This is another example of getting halfway there on the Eat Local Challenge: the zucchini are emphatically from around here. These were the first organic zucchini I’d seen this season; they came from K.M.K. Farms of Kingsburg at the Vineyard Farmers’ Market, as did the green onions.

However, the chickpea flour for the pancakes was bought at Whole Foods and is good ol’ Bob’s Red Mill, from Oregon.

Even if they’re not local, I love these little chickpea pancakes, which are adapted from Madhur Jaffrey’s World Vegetarian. Learning to make these was worth the price of the book. They’re easy as pie, gluten-free, delicious, incredibly versatile, and relatively fast if you have two small non-stick skillets. I’ve made a version before that she suggests with peas and cilantro added, which is wonderful as well, but these are the plain-Jane version, the batter for which you can whip up in about three minutes.

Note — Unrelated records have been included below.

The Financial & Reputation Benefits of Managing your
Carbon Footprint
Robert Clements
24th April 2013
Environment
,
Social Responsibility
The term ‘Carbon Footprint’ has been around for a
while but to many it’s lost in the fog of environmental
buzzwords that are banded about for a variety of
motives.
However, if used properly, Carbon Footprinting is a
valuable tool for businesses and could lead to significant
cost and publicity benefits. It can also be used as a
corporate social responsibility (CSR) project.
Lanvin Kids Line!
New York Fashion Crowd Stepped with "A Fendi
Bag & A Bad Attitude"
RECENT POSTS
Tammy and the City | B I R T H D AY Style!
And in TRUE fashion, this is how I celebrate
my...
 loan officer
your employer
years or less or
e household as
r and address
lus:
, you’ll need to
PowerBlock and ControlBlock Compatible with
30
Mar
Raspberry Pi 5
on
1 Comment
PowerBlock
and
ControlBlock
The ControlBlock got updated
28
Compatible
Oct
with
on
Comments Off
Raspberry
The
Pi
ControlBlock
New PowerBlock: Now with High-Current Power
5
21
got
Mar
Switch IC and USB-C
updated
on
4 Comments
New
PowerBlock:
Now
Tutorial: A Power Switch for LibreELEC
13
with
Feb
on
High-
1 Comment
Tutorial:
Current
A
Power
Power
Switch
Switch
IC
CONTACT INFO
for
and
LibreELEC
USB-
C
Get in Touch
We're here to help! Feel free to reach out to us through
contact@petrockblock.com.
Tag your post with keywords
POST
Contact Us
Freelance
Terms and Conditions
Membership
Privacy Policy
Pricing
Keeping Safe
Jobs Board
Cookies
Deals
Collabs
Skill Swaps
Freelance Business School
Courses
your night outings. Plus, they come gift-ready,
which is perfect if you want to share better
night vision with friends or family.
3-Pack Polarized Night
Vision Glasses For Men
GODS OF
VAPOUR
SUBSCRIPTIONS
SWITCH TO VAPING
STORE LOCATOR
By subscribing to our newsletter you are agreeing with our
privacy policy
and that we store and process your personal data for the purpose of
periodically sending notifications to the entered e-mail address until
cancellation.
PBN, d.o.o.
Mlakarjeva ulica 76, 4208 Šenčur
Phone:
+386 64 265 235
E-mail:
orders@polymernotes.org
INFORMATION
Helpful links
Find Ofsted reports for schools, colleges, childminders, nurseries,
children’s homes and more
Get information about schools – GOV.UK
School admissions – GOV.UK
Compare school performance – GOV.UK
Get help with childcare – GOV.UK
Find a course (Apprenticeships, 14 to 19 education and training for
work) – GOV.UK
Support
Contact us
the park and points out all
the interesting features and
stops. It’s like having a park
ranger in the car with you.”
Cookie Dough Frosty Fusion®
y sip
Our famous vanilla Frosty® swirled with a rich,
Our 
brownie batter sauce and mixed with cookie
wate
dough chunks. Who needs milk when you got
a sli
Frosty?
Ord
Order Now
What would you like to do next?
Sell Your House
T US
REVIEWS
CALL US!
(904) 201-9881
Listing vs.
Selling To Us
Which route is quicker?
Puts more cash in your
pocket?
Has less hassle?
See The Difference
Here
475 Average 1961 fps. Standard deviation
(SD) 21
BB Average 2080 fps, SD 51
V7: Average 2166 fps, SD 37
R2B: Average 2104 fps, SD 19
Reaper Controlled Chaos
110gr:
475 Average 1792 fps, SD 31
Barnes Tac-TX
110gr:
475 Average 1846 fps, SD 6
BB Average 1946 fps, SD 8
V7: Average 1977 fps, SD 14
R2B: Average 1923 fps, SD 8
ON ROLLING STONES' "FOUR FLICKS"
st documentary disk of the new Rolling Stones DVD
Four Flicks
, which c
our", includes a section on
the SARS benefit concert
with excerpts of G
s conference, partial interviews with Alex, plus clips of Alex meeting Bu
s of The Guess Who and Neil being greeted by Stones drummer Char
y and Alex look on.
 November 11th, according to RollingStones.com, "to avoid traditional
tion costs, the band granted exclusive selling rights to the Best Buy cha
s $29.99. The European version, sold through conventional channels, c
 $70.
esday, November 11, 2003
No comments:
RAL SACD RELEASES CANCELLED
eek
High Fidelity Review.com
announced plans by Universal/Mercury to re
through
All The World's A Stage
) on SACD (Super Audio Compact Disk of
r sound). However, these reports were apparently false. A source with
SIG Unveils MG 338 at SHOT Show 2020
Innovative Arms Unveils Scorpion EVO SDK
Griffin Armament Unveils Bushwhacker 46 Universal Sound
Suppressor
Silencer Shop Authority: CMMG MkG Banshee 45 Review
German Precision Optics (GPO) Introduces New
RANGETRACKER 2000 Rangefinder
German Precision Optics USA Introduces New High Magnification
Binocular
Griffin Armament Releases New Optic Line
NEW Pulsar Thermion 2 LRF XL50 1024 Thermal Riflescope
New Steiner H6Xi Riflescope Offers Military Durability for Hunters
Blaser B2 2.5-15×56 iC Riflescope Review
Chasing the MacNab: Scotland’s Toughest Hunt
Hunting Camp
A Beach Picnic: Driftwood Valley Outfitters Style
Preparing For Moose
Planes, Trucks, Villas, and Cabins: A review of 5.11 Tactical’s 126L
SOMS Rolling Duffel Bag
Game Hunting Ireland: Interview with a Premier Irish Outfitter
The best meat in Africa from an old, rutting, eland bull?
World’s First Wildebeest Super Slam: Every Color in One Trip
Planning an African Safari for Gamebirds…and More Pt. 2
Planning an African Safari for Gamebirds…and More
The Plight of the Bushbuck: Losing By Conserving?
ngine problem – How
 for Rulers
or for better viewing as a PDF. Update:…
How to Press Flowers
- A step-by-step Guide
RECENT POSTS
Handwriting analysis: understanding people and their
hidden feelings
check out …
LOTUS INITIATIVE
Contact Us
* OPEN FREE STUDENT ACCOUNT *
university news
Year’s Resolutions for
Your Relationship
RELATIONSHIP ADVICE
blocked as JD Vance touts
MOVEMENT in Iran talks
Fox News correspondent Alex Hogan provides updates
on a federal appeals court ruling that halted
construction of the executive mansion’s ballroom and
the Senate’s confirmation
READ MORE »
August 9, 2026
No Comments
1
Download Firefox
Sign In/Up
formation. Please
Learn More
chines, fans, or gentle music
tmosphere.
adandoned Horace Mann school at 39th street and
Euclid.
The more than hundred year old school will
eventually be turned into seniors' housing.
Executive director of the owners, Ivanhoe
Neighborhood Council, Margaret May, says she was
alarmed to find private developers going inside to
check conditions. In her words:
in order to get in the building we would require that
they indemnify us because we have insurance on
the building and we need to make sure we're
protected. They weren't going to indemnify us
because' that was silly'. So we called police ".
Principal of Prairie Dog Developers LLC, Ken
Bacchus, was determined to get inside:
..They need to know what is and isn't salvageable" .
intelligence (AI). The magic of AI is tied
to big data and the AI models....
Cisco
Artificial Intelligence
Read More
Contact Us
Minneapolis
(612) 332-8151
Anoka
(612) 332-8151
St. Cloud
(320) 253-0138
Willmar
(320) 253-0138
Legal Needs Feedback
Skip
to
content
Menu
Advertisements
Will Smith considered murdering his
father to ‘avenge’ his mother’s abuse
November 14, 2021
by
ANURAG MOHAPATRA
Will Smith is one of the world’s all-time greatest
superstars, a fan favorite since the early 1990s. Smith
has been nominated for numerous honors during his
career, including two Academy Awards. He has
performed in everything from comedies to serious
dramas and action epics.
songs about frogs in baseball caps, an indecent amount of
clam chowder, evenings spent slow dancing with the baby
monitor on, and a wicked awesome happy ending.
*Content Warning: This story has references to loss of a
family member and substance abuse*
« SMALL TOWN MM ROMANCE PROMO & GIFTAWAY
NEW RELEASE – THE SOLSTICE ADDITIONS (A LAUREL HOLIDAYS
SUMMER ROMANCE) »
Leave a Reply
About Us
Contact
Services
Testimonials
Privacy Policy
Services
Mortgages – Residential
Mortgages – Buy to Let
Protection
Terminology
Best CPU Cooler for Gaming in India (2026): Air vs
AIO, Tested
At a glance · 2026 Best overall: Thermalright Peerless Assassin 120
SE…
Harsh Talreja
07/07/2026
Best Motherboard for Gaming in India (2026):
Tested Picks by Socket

The way they’re spiced now, these pancakes would make a wonderful wrapper for a great many vegetarian dishes – just about anything with an Indian flavor would work well, from chickpea stew to buttered greens to spiced potatoes to roasted cauliflower.

Shredding is one of the tactics I’ve begun using more since I’ve had chronic fatigue syndrome, when I have the energy to cook, and zucchini lends itself especially well to it. The food processor does most of the work, and shredded vegetables cook in an instant. If I have enough energy to stand and chop an onion, I can make this filling.

The raita I made for this was an arugula one; this would be equally good with a cucumber, cilantro or mint raita, but arugula was what I had. It had a nice peppery bite.